Take the threat posed by Al Qaeda. Despite the fact that terrorists generally have no territory or regular armed forces from which to detect signs of an impending attack, weapons of mass destruction could allow them an ability to inflict devastation that once only laid in the hands of a nation-state. In order to forestall another September 11 attack, or to take advantage of a window of opportunity to strike a terrorist cell, the executive branch needs flexibility to act quickly, possibly in situations in which congressional consent cannot be obtained in time to act on the intelligence. By pre-empting a terrorist attack, the president might also be able to engage in a more limited, more precisely targeted use of force.
Similarly, the least dangerous way to prevent rogue nations from acquiring weapons of mass destruction may depend on secret intelligence gathering and covert action, rather than open military intervention. Delay for a congressional debate could render useless any time-critical intelligence or windows of opportunity. If Congress wants to prevent military adventurism, it can simply do nothing — presidents can wage no war without the troops and weapons funded by Congress.
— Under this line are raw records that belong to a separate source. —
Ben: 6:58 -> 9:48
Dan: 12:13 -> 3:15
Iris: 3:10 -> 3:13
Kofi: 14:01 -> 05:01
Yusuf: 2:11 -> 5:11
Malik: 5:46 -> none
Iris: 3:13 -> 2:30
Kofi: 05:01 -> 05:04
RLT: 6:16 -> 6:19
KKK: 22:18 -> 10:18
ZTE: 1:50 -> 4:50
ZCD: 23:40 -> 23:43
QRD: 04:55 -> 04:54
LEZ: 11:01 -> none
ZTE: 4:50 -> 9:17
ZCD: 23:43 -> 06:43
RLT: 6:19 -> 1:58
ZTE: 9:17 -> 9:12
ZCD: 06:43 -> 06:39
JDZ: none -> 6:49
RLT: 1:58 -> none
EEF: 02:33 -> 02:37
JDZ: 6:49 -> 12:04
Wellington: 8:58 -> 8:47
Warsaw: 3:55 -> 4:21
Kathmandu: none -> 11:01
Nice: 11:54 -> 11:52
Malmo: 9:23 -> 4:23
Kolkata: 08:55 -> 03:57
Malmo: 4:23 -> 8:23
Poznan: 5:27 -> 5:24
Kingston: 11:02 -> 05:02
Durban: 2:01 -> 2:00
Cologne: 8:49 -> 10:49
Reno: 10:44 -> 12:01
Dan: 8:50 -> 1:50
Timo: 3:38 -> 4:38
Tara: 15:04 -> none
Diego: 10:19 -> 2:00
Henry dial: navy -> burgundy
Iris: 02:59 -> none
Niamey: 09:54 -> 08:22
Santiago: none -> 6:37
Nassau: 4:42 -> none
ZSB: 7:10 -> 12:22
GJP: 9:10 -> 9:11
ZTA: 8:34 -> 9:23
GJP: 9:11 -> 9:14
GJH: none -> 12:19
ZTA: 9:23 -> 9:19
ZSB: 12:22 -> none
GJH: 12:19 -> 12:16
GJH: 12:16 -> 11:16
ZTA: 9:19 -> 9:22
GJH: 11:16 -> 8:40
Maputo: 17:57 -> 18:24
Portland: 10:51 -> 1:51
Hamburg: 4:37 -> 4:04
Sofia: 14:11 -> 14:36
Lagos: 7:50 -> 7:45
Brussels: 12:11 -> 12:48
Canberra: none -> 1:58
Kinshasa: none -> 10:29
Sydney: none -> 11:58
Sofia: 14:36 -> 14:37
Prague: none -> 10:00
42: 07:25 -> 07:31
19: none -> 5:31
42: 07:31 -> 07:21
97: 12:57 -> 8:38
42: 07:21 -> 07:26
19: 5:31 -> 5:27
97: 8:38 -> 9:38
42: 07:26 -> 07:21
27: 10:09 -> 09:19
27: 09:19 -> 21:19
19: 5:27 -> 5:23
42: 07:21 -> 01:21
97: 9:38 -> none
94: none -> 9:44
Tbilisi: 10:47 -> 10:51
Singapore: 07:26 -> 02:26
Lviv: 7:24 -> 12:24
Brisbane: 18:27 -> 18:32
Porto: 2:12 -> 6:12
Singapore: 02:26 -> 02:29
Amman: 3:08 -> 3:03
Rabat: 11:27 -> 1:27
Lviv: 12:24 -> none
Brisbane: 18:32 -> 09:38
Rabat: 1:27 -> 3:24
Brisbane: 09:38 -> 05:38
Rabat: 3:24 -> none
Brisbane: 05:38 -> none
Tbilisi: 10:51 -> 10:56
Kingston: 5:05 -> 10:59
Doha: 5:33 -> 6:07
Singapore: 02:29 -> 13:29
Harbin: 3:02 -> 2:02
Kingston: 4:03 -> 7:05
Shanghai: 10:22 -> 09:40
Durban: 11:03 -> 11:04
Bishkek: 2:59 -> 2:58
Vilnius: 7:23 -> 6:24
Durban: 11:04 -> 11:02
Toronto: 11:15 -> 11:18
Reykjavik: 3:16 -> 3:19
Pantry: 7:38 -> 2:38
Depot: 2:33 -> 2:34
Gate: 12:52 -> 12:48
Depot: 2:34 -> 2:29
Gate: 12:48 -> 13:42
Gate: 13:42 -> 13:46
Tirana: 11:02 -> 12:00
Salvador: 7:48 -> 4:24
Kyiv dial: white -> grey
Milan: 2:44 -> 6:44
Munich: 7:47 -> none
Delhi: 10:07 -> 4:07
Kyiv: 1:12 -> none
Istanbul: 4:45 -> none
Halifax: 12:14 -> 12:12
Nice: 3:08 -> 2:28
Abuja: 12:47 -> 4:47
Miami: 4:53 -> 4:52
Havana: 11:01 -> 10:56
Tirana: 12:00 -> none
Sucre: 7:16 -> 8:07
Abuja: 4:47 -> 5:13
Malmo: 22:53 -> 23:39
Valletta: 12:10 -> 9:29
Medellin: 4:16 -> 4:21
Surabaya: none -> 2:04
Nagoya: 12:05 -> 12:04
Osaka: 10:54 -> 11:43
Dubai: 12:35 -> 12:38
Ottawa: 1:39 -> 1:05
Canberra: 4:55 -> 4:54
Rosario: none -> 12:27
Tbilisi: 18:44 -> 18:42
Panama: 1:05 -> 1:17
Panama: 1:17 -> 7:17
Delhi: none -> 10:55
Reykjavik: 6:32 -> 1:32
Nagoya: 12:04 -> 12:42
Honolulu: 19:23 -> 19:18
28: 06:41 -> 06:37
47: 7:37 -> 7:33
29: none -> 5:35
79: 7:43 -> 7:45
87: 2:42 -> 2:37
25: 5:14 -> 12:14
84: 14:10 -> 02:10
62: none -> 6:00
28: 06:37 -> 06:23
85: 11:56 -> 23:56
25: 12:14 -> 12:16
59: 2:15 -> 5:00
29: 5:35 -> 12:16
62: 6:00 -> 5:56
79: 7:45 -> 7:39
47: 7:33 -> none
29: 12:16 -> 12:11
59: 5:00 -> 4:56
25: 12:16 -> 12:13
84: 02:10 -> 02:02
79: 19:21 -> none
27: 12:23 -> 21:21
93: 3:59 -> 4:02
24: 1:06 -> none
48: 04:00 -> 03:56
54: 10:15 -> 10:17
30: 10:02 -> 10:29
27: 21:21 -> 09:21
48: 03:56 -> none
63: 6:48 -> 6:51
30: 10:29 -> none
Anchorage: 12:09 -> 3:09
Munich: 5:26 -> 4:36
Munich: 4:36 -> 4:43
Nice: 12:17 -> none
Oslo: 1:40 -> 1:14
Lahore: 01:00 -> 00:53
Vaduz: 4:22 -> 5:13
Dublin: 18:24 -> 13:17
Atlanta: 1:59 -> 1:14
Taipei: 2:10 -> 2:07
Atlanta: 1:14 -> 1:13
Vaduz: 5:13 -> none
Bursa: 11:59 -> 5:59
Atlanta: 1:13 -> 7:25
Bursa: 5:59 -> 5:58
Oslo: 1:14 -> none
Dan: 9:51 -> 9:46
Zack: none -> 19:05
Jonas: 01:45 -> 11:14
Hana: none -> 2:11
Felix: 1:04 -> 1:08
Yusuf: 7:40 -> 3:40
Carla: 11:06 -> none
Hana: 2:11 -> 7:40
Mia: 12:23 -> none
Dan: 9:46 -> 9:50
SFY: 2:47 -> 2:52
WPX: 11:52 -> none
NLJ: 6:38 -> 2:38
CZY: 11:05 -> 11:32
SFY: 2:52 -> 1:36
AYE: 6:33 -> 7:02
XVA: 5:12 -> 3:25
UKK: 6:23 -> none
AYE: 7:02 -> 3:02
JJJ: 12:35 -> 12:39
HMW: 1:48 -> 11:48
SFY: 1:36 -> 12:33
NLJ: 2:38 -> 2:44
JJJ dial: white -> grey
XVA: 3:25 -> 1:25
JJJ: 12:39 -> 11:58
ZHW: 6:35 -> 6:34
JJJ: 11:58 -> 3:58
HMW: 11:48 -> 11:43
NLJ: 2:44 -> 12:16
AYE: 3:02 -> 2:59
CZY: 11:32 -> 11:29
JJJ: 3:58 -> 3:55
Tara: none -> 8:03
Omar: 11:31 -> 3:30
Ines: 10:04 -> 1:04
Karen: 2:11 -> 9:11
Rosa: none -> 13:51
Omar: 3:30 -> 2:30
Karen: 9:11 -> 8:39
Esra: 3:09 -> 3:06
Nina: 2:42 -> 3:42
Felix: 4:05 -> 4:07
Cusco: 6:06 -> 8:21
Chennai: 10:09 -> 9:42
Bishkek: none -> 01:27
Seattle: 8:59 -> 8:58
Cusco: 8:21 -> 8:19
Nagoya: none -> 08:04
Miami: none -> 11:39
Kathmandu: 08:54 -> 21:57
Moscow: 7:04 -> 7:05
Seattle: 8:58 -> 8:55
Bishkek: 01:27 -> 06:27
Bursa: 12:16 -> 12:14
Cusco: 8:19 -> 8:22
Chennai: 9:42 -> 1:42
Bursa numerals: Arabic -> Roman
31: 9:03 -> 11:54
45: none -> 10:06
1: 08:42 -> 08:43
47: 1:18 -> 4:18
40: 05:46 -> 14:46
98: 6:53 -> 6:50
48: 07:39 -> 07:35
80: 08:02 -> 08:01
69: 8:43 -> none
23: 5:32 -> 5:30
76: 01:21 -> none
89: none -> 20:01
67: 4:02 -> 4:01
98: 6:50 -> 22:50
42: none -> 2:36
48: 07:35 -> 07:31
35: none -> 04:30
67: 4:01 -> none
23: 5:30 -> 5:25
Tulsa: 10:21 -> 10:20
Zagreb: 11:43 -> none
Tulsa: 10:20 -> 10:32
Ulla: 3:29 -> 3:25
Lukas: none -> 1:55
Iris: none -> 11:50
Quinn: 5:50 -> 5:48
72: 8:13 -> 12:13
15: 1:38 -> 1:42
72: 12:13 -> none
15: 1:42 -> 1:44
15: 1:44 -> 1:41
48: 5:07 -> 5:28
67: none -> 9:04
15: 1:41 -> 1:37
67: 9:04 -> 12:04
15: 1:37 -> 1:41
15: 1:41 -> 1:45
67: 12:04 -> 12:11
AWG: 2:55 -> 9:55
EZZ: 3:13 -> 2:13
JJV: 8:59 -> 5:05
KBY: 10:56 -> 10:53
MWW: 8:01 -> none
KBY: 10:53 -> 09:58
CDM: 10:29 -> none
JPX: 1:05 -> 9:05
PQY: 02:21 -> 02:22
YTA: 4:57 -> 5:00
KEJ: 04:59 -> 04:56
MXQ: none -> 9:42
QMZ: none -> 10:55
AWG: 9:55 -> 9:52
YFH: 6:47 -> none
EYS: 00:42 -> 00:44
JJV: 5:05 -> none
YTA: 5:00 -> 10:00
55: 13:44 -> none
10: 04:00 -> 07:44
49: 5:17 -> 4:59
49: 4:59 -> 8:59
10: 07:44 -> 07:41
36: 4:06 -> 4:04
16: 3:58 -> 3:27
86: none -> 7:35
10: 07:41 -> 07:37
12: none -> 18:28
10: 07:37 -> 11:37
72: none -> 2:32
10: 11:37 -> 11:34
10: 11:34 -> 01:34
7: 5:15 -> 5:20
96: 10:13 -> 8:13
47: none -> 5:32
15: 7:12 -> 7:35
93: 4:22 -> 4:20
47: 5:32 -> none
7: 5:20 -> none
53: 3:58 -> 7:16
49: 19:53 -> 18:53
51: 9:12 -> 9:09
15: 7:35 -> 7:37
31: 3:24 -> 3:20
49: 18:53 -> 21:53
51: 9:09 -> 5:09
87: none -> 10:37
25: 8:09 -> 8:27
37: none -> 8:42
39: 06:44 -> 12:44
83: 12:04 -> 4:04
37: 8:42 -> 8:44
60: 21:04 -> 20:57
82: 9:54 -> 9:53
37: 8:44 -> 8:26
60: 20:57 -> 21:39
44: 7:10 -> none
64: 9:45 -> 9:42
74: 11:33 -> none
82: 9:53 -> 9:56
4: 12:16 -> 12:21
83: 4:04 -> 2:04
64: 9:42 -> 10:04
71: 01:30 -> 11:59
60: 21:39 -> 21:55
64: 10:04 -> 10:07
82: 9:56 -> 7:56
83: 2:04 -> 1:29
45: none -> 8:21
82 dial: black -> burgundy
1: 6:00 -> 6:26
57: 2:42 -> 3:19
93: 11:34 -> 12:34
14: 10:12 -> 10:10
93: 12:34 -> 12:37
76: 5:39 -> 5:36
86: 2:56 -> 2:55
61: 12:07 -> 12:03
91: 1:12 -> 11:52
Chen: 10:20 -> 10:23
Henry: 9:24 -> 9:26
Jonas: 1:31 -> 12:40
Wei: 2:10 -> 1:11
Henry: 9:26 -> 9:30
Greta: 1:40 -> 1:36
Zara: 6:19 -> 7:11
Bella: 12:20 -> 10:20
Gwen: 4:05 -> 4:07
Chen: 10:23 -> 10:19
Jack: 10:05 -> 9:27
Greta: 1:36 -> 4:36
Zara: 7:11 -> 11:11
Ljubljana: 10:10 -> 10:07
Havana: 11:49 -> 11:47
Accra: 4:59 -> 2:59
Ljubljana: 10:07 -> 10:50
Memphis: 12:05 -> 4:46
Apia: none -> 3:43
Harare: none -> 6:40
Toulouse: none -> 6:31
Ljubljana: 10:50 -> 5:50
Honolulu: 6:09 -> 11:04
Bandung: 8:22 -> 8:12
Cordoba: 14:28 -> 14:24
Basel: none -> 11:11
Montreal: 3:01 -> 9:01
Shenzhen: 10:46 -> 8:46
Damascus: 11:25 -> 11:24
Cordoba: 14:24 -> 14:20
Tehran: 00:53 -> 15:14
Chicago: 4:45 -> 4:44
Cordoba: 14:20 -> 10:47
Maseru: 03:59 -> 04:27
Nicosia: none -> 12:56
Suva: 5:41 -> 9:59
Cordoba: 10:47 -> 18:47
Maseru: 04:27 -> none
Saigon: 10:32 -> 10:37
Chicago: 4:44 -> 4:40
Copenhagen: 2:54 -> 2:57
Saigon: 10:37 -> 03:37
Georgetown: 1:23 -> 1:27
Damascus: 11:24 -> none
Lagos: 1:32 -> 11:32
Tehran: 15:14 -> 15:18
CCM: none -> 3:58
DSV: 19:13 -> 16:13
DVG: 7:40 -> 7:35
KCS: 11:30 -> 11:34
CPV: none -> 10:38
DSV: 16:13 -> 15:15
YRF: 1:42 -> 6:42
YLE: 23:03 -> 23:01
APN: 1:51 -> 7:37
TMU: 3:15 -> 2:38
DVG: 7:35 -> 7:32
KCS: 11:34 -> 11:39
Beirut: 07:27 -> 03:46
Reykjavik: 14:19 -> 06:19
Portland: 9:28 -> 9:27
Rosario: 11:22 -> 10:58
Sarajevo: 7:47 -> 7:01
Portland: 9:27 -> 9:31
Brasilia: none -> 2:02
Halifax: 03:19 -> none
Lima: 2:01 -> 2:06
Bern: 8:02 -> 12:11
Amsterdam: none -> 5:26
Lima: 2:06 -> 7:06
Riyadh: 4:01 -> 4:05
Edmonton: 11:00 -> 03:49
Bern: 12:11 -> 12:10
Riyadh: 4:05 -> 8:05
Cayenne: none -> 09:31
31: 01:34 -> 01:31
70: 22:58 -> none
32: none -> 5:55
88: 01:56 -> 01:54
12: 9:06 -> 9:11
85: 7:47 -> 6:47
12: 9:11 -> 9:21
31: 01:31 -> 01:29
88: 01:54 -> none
The Constitution creates a presidency that can respond forcefully and independently to pre-empt serious threats to our national security. Instead of demanding a legalistic process to begin war, the framers left war to politics — and so should today’s critics of the war in Iraq.
John Yoo, a law professor at the University of California at Berkeley, served as deputy assistant attorney general from 2001 to 2003. A visiting scholar at the American Enterprise Institute, he is author of “The Powers of War and Peace” (University of Chicago Press, 2005).